Mais Ghassan ne venait pas nous parler uniquement de Motaz, il venait aussi témoigner de son parcours de résistant, de prisonnier, et de la grève de la faim qui lui a permis d’être libéré il y a un mois et demi.
Cette histoire, c’est celle de la famille Zawahrah, célèbre à Deishe pour son engagement, dans laquelle tous les enfants ont un jour été en prison. Ils sont tous membres du Front Populaire de Libération de la Palestine, une organisation politique d’extrême gauche.
Ghassan était en détention administrative. C’est une technique d’enfermement inspirée par le colon britannique au début du XXème siècle, qui a pour principe d’incarcérer les personnes nuisibles pendant une période indéterminée. Les périodes d’incarcération sont variables et peuvent durer 6 mois comme toute une vie. Elle ne nécessite pas de justification des autorités à part celle de se défendre contre des soi-disant terroristes Palestiniens. Cela a pour but de détruire psychologiquement les personnes et de les rendre dépendantes de la bonne volonté de l’administration Israélienne.
Le FPLP, comme d’autres groupes politiques avant lui (Ghassan faisant référence à l’IRA), a compris qu’un des moyens de continuer à lutter efficacement en prison était d’organiser des grèves de la faim collectives.
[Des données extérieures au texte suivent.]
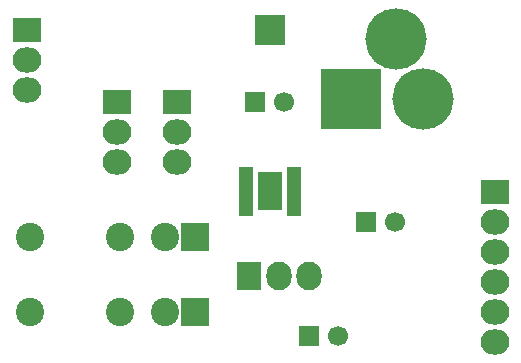
<source format=gbr>
G04 #@! TF.FileFunction,Soldermask,Top*
%FSLAX46Y46*%
G04 Gerber Fmt 4.6, Leading zero omitted, Abs format (unit mm)*
G04 Created by KiCad (PCBNEW 4.0.1-stable) date 16/02/2016 20:02:07*
%MOMM*%
G01*
G04 APERTURE LIST*
%ADD10C,0.100000*%
%ADD11R,1.700000X1.700000*%
%ADD12C,1.700000*%
%ADD13C,5.200600*%
%ADD14R,5.200600X5.200600*%
%ADD15R,2.400000X2.400000*%
%ADD16C,2.400000*%
%ADD17R,2.432000X2.127200*%
%ADD18O,2.432000X2.127200*%
%ADD19R,2.127200X2.432000*%
%ADD20O,2.127200X2.432000*%
%ADD21R,2.635200X2.635200*%
%ADD22C,2.398980*%
%ADD23R,1.289000X0.820000*%
%ADD24R,2.051000X3.245000*%
G04 APERTURE END LIST*
D10*
D11*
X150622000Y-120142000D03*
D12*
X153122000Y-120142000D03*
D13*
X160274000Y-100076000D03*
D14*
X154178000Y-100076000D03*
D13*
X157988000Y-94996000D03*
D15*
X140970000Y-111760000D03*
D16*
X138430000Y-111760000D03*
D15*
X140970000Y-118110000D03*
D16*
X138430000Y-118110000D03*
D17*
X134366000Y-100330000D03*
D18*
X134366000Y-102870000D03*
X134366000Y-105410000D03*
D19*
X145542000Y-115062000D03*
D20*
X148082000Y-115062000D03*
X150622000Y-115062000D03*
D17*
X139446000Y-100330000D03*
D18*
X139446000Y-102870000D03*
X139446000Y-105410000D03*
D17*
X126746000Y-94234000D03*
D18*
X126746000Y-96774000D03*
X126746000Y-99314000D03*
D17*
X166370000Y-107950000D03*
D18*
X166370000Y-110490000D03*
X166370000Y-113030000D03*
X166370000Y-115570000D03*
X166370000Y-118110000D03*
X166370000Y-120650000D03*
D21*
X147320000Y-94234000D03*
D22*
X134620000Y-111760000D03*
X127000000Y-111760000D03*
X134620000Y-118110000D03*
X127000000Y-118110000D03*
D23*
X145307500Y-109557500D03*
X145307500Y-108907500D03*
X145307500Y-108257500D03*
X145307500Y-107607500D03*
X145307500Y-106957500D03*
X145307500Y-106307500D03*
X149407500Y-106307500D03*
X149407500Y-106957500D03*
X149407500Y-107607500D03*
X149407500Y-108257500D03*
X149407500Y-108907500D03*
X149407500Y-109557500D03*
D24*
X147332500Y-107912500D03*
D11*
X146050000Y-100330000D03*
D12*
X148550000Y-100330000D03*
D11*
X155448000Y-110490000D03*
D12*
X157948000Y-110490000D03*
M02*

</source>
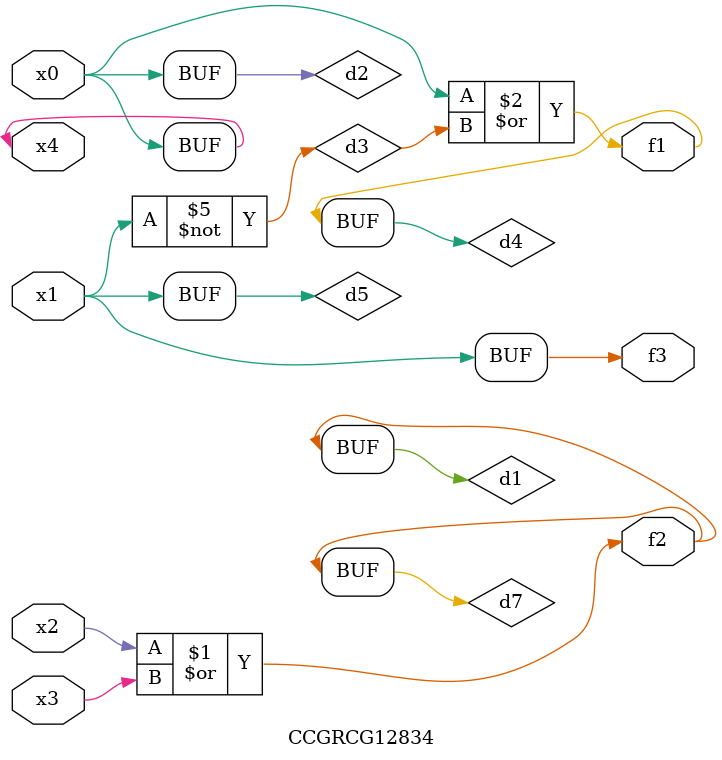
<source format=v>
module CCGRCG12834(
	input x0, x1, x2, x3, x4,
	output f1, f2, f3
);

	wire d1, d2, d3, d4, d5, d6, d7;

	or (d1, x2, x3);
	buf (d2, x0, x4);
	not (d3, x1);
	or (d4, d2, d3);
	not (d5, d3);
	nand (d6, d1, d3);
	or (d7, d1);
	assign f1 = d4;
	assign f2 = d7;
	assign f3 = d5;
endmodule

</source>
Cela permet parfois d’obtenir de meilleures conditions d’enfermement mais aussi des victoires politiques et la libération de certainEs prisonnierEs.
La sienne a duré 42 jours et lui a permis de sortir de prison. A sa sortie, il a été fêté en héros, car il a gagné son bras de fer psychologique avec Israël. Ce genre d’exemples redonne espoir à toute une génération de Palestiniens. Mais pour ça il a dû traverser bon nombre d’atrocités.
Lors d’une grève de la faim l’objectif des autorités pénitentiaires est de pousser les personnes concernées à abandonner le plus vite possible, car la rumeur ne doit surtout pas se répandre, sans quoi le soutien de l’ensemble de la communauté Palestinienne et internationale ne tarde pas à arriver. Les premiers jours sont donc déterminants.
Une fois qu’une grève de la faim est connue, il est plus difficile de s’en « débarrasser ». Il faut comprendre que la colonisation Israélienne est un numéro d’équilibriste qui consiste d’une part à envahir les terres Palestiniennes tout en donnant une image de démocratie Occidentale respectueuse des droits de l’homme. Et le pire c’est que cela marche. Cet exemple nous prouve qu’il est possible d’associer démocratie capitaliste occidentale et non-respect des droits humains. La question de la communication est donc au centre de ce conflit.
Lors d’une grève de la faim collective le processus répressif est le suivant : il faut d’abord isoler les leaders, et Ghassan en faisait partie, et les incarcérer dans des prisons de 1m50 de côté et de hauteur. Ainsi, il n’est plus possible de s’allonger ni de se lever et les grévistes de la faim perdent leurs forces plus rapidement. Ensuite, il faut menacer les prisonniers de s’en prendre à leurs familles, de tuer un de leurs frères en manifestation ( !), ou de détruire leurs maisons. Les moyens de torture psychologiques sont nombreux, par exemple lorsque Ghassan demandait à aller aux toilettes, il lui fallait taper sans interruption à la porte de sa cellule pendant une heure et demie en moyenne pour qu’on daigne lui répondre.
Mais une fois que l’affaire est connue, il n’est plus possible de supprimer le symbole car ce serait courir le risque d’une nouvelle intifada, qui n’apporterait aucun bénéfice à l’état d’Israël dans sa stratégie de communication internationale.
Bref, Ghassan a entamé dès lors un véritable jeu de dupe avec l’administration pénitentiaire. Celle-ci avait sans doute pour consigne de le maintenir en vie. En tout cas, il a dû se raccrocher à cet espoir pour espérer voir sa demande de libération acceptée. Il a poussé le bluff jusqu’à menacer de ne plus boire afin de voir un ou plusieurs camarades. Il menaçait donc de mettre fin à ses jours et de déstabiliser la situation politique en Cisjordanie si on n’accédait pas à sa demande.
En novembre dernier Ghassan a été libéré et fêté en héros chez lui à Deishe. Cela se passait trois semaines après la mort de son frère. Son frère qui n’a pas été abattu « au hasard » mais qui est bien une victime collatérale de son bras de fer avec Israël. La première chose que Ghassan a faite en sortant de prison a été d’aller se recueillir sur la tombe de Motaz.